- **Dataset excerpts**

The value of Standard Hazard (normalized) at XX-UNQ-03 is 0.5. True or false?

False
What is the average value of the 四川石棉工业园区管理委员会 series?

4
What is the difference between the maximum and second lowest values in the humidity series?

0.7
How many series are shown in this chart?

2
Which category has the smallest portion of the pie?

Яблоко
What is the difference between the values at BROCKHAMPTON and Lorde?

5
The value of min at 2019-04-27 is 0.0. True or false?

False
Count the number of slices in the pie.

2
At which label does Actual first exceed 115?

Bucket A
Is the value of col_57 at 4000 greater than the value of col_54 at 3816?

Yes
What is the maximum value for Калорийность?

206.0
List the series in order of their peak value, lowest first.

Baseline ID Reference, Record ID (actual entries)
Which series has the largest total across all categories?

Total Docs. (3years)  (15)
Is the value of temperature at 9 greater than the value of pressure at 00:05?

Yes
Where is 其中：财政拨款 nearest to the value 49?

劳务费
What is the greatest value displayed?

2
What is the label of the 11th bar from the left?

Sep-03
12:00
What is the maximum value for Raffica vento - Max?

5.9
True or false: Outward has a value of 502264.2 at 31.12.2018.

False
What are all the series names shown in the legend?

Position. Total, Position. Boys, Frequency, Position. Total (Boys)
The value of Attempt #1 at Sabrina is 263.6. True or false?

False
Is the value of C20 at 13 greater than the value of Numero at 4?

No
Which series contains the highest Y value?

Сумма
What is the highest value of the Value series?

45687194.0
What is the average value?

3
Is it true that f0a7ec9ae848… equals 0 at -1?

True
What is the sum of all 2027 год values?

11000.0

- **About this task**
Reproduce every one of the entries above verbatim, keeping each line as it appears.

- **Answer box**
The value of Standard Hazard (normalized) at XX-UNQ-03 is 0.5. True or false?

False
What is the average value of the 四川石棉工业园区管理委员会 series?

4
What is the difference between the maximum and second lowest values in the humidity series?

0.7
How many series are shown in this chart?

2
Which category has the smallest portion of the pie?

Яблоко
What is the difference between the values at BROCKHAMPTON and Lorde?

5
The value of min at 2019-04-27 is 0.0. True or false?

False
Count the number of slices in the pie.

2
At which label does Actual first exceed 115?

Bucket A
Is the value of col_57 at 4000 greater than the value of col_54 at 3816?

Yes
What is the maximum value for Калорийность?

206.0
List the series in order of their peak value, lowest first.

Baseline ID Reference, Record ID (actual entries)
Which series has the largest total across all categories?

Total Docs. (3years)  (15)
Is the value of temperature at 9 greater than the value of pressure at 00:05?

Yes
Where is 其中：财政拨款 nearest to the value 49?

劳务费
What is the greatest value displayed?

2
What is the label of the 11th bar from the left?

Sep-03
12:00
What is the maximum value for Raffica vento - Max?

5.9
True or false: Outward has a value of 502264.2 at 31.12.2018.

False
What are all the series names shown in the legend?

Position. Total, Position. Boys, Frequency, Position. Total (Boys)
The value of Attempt #1 at Sabrina is 263.6. True or false?

False
Is the value of C20 at 13 greater than the value of Numero at 4?

No
Which series contains the highest Y value?

Сумма
What is the highest value of the Value series?

45687194.0
What is the average value?

3
Is it true that f0a7ec9ae848… equals 0 at -1?

True
What is the sum of all 2027 год values?

11000.0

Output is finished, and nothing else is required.